(Stored data)
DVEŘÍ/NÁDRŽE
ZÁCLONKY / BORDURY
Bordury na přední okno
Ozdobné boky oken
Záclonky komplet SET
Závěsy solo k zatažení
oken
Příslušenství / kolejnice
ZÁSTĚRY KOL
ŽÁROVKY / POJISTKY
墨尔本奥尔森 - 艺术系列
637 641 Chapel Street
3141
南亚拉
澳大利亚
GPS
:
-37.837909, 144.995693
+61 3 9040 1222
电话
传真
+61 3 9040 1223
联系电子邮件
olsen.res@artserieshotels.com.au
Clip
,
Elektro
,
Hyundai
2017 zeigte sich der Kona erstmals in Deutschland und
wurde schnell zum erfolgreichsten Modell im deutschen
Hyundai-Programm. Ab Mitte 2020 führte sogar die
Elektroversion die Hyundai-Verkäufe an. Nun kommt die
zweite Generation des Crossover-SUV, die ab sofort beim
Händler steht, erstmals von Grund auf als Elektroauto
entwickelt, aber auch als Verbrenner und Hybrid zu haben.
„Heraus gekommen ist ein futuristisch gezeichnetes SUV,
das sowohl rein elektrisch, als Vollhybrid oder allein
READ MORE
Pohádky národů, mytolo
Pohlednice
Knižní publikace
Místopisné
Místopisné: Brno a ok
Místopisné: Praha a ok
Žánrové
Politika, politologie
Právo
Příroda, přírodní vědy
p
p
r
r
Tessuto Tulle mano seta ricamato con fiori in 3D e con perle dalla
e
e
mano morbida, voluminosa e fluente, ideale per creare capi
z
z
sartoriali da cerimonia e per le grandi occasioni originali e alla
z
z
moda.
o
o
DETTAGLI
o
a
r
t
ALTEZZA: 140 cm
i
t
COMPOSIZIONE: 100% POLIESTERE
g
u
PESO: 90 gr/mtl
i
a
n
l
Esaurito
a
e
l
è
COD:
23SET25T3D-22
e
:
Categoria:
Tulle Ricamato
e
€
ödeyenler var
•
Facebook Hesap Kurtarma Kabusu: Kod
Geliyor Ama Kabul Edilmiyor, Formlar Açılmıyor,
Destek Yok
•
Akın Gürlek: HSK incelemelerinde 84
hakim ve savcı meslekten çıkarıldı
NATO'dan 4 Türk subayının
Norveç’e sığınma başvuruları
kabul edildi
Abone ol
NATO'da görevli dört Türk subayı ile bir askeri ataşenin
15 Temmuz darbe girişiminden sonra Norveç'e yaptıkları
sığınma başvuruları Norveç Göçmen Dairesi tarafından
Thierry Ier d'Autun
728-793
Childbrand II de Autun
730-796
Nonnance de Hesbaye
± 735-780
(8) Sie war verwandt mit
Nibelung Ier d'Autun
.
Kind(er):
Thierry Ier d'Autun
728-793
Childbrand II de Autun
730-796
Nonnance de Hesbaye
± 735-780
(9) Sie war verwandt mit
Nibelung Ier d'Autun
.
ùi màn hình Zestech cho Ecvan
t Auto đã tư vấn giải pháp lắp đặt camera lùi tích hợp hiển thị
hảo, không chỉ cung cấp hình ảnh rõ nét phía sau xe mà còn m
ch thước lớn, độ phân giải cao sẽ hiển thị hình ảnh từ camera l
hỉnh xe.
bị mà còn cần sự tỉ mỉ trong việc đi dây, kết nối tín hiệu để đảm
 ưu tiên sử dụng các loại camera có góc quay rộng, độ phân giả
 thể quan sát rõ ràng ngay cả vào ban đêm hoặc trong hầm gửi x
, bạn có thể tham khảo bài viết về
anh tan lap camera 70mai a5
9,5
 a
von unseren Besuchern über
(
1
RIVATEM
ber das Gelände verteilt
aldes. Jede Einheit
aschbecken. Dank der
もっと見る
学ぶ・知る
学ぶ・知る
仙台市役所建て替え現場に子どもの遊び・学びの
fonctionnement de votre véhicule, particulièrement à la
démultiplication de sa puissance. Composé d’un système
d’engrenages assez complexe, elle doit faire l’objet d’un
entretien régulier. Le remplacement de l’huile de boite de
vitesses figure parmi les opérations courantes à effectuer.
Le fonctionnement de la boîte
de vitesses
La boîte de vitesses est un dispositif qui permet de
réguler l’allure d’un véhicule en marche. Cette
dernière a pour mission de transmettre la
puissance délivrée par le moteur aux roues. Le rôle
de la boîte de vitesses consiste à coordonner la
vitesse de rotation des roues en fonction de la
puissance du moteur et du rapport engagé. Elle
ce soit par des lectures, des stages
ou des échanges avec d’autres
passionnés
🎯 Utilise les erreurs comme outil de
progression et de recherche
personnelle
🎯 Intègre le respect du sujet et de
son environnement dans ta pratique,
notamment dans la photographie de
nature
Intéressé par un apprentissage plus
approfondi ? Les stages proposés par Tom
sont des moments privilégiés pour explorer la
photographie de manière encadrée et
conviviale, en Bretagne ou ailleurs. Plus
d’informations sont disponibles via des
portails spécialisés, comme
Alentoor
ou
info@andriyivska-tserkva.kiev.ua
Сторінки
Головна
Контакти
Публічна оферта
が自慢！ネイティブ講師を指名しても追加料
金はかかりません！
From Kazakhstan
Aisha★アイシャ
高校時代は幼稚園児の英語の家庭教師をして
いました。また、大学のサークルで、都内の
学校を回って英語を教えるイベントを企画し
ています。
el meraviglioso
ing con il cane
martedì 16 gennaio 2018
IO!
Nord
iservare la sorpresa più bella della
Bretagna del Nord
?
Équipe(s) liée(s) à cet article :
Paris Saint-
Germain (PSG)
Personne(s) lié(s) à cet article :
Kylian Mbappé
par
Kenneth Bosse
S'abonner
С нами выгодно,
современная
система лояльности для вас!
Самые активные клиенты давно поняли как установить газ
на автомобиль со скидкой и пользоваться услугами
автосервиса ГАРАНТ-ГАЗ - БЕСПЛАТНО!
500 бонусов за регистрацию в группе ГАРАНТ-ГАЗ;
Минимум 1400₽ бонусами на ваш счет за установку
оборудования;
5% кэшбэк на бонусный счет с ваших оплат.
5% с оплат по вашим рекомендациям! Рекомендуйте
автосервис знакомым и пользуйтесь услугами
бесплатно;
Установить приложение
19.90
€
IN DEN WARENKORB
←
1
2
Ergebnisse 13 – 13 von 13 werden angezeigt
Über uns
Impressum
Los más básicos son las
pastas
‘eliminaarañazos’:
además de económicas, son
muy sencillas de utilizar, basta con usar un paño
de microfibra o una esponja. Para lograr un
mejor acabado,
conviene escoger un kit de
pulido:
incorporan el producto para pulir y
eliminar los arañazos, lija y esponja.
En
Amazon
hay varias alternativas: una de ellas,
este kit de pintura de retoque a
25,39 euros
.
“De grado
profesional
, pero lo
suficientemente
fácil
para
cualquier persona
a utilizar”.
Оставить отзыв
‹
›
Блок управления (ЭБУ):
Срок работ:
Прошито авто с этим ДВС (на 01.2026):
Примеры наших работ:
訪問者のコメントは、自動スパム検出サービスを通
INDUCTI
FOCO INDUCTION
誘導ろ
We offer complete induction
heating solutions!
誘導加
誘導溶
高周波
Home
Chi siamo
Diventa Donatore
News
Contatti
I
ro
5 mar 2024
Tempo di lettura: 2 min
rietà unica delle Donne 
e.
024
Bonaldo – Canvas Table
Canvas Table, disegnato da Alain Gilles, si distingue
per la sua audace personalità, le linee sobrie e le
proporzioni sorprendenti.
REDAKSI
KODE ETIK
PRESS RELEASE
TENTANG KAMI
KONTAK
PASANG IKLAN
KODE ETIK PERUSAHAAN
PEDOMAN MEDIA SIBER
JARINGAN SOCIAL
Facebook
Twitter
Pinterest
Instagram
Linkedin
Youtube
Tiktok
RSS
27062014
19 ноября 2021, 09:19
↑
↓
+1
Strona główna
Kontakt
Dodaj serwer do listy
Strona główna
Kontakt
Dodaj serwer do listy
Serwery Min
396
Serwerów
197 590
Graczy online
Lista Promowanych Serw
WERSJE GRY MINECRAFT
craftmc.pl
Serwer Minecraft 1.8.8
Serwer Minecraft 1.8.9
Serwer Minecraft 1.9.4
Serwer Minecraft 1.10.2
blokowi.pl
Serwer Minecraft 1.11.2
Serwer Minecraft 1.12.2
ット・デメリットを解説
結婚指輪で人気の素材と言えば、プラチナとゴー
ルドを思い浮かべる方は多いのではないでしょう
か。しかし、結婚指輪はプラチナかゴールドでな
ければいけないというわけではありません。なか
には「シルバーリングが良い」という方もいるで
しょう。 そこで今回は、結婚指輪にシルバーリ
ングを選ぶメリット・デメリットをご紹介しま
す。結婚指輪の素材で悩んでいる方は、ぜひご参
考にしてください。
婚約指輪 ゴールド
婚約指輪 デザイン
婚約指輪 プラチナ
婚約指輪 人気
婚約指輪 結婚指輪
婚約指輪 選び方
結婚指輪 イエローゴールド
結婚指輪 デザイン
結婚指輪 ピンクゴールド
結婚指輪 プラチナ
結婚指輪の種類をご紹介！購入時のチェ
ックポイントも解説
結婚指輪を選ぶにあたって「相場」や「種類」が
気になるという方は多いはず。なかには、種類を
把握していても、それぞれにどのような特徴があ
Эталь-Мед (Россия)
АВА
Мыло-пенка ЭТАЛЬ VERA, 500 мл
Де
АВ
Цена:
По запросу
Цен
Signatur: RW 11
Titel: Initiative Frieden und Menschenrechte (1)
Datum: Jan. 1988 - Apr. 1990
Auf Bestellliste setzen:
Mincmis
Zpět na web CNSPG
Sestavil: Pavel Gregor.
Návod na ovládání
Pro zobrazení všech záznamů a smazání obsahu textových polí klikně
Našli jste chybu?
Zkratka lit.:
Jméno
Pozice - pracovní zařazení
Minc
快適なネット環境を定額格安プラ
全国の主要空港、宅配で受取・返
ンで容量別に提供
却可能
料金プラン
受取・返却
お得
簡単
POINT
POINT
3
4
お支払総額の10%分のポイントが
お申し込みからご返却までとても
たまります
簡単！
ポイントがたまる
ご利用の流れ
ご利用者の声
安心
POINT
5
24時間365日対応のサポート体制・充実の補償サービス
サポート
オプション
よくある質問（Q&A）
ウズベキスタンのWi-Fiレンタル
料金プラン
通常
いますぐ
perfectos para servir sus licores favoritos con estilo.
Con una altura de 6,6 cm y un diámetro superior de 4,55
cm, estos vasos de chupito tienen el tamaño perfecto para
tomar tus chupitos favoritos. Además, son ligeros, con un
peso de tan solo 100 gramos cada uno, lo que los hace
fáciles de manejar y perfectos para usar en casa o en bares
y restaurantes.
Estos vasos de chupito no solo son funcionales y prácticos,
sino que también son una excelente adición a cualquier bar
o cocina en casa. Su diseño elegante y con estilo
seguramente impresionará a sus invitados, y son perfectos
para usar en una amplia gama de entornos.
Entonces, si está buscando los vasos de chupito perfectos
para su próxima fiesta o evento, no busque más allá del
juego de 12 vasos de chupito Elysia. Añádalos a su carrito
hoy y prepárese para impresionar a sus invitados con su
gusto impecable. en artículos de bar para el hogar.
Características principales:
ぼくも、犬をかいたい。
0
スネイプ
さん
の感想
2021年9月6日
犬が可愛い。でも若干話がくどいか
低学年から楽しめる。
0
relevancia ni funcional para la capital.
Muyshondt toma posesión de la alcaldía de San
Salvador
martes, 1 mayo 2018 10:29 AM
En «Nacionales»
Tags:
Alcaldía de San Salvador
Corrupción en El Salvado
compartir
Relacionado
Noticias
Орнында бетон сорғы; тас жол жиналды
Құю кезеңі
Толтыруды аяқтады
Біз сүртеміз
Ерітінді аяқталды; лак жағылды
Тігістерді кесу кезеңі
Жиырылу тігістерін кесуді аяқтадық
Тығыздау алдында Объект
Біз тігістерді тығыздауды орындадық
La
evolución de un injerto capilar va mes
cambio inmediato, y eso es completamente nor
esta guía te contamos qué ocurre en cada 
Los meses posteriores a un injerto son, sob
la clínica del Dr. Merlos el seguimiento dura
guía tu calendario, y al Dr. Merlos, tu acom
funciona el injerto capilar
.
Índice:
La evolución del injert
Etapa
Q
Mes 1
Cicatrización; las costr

> [PROMPT]:
Reproduce the stored data line for line, beginning with its first line and continuing through the line that contains "gekommen ist ein".

> [WRITTEN RESPONSE]:
DVEŘÍ/NÁDRŽE
ZÁCLONKY / BORDURY
Bordury na přední okno
Ozdobné boky oken
Záclonky komplet SET
Závěsy solo k zatažení
oken
Příslušenství / kolejnice
ZÁSTĚRY KOL
ŽÁROVKY / POJISTKY
墨尔本奥尔森 - 艺术系列
637 641 Chapel Street
3141
南亚拉
澳大利亚
GPS
:
-37.837909, 144.995693
+61 3 9040 1222
电话
传真
+61 3 9040 1223
联系电子邮件
olsen.res@artserieshotels.com.au
Clip
,
Elektro
,
Hyundai
2017 zeigte sich der Kona erstmals in Deutschland und
wurde schnell zum erfolgreichsten Modell im deutschen
Hyundai-Programm. Ab Mitte 2020 führte sogar die
Elektroversion die Hyundai-Verkäufe an. Nun kommt die
zweite Generation des Crossover-SUV, die ab sofort beim
Händler steht, erstmals von Grund auf als Elektroauto
entwickelt, aber auch als Verbrenner und Hybrid zu haben.
„Heraus gekommen ist ein futuristisch gezeichnetes SUV,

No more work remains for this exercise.